Roger lit a cigarette. “ You don’t understand how newspapers work.”
Don said: “ Gutter journalism stinks pretty badly in spite of all efforts to deodorise it. It’s interesting that you who want and appreciate the best of everything, music, books, wine, painting, should make the money to get these things by being a sort of anonymous Paul Pry. Incidentally, I always thought you had private money: I knew The Sentinel couldn’t pay you enough.”
“My dear Don, I hadn’t your advantage of a famous father.”
“Is that it? At least that reason makes sense. Otherwise there’s no sense at all but only petty and useless venom. John Marlowe never did you any harm— in fact according to you he befriended you.…”
“Utter nonsense!” said Roger with a sudden spurt of anger. “ We have a right to question whether something has any title to exist. This overblown silly reputation that’s accumulated round your father’s name had no justification in fact whatever. It’s right and just that it should be shown up for what it is.”
“With lies?”
“With the truth.”
“You believe it’s the truth?”
“Of course it’s the truth. If you were not blind with ancestor worship you’d see it yourself.”
Don said slowly: “I think you know you’re lying.”
“I’m sorry. I’ve an appointment at t
hree in Fleet Street.”
“Tell Robinson I’ll see this through to the end.”
Roger looked at him. “With what?”
“With anything to hand.”
“Give it up. Use your common sense.”
Don said: “Listen, man. I promised myself that when I found out who Moonraker was I’d kick him round the block. That may be unsophisticated by your standards—but nothing you’ve said today has led me to change my mind.”
Roger dabbed out his cigarette. “Don’t be silly, Don. You didn’t endear yourself to Robinson by the way you broke in on his luncheon the other day. You’re not just up against me; you’re up against a combine. Don’t provoke them further.”
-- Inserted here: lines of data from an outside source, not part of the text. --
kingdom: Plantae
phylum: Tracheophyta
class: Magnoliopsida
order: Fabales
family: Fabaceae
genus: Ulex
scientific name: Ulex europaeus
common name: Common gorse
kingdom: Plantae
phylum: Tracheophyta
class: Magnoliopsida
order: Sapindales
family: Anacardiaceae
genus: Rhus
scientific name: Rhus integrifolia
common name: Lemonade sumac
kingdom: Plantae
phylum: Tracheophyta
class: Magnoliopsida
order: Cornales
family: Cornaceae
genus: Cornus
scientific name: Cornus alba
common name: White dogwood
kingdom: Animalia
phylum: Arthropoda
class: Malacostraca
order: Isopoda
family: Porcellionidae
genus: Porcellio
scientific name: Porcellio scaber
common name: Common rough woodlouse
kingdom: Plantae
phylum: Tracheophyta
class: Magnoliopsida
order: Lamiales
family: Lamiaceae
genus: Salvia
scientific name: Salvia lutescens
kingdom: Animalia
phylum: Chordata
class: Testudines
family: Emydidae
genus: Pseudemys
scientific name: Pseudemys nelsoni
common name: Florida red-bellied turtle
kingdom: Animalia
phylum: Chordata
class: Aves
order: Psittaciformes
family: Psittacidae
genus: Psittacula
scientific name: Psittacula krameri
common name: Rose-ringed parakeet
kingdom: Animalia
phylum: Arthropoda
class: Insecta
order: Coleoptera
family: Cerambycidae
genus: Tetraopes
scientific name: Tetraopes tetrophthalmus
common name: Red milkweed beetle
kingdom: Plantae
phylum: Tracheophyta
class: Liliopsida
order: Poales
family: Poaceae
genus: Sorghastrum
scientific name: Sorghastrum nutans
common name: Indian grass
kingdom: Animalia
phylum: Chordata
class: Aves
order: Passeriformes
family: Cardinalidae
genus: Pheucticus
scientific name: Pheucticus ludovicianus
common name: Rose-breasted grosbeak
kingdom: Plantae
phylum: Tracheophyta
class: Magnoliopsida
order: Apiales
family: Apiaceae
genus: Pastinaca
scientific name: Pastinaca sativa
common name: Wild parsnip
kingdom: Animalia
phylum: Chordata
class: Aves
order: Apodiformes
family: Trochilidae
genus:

Don said: “ Go down to Fleet Street and stay there, Roger. For everybody’s sake I suggest you don’t come here again.”
Chapter Twelve
Don spent most of the afternoon writing letters. He wrote three, the first being to the Editor of The Times. In it he stated Moonraker’s identity and invited Roger Shorn, if he had proofs of what he had said in The Gazette, to publish them in a letter of reply. (On Thursday The Times telephoned Don; following this they rang Roger; on Friday they published the letter.)
Don’s second letter was to the secretary of the Hanover Club. He again pointed out Moonraker’s identity and suggested that if Roger could not produce the proofs of his statements he should be invited to resign. His third letter was to The Gazette.
Roger seldom went to The Gazette offices and he seldom met Warner Robinson. Neither of them had ever considered this as being done specifically to conceal Moonraker’s identity, but that was the end result. However, on Friday, Roger called in on his way back from the offices of The Sentinel and was shown straight up.
Warner Robinson was sitting back in a swivel chair which put him in a good position for having a tooth out, and he continued to stare at the ceiling for a few seconds before raising his head and nodding Roger towards a chair.
“Hullo. How are you? I see our friend Marlowe has succeeded in smoking you out. Does it matter?”
Roger propped his umbrella beside the unlighted gas fire before taking a seat in the rexine chair on the other side of the acre of littered desk.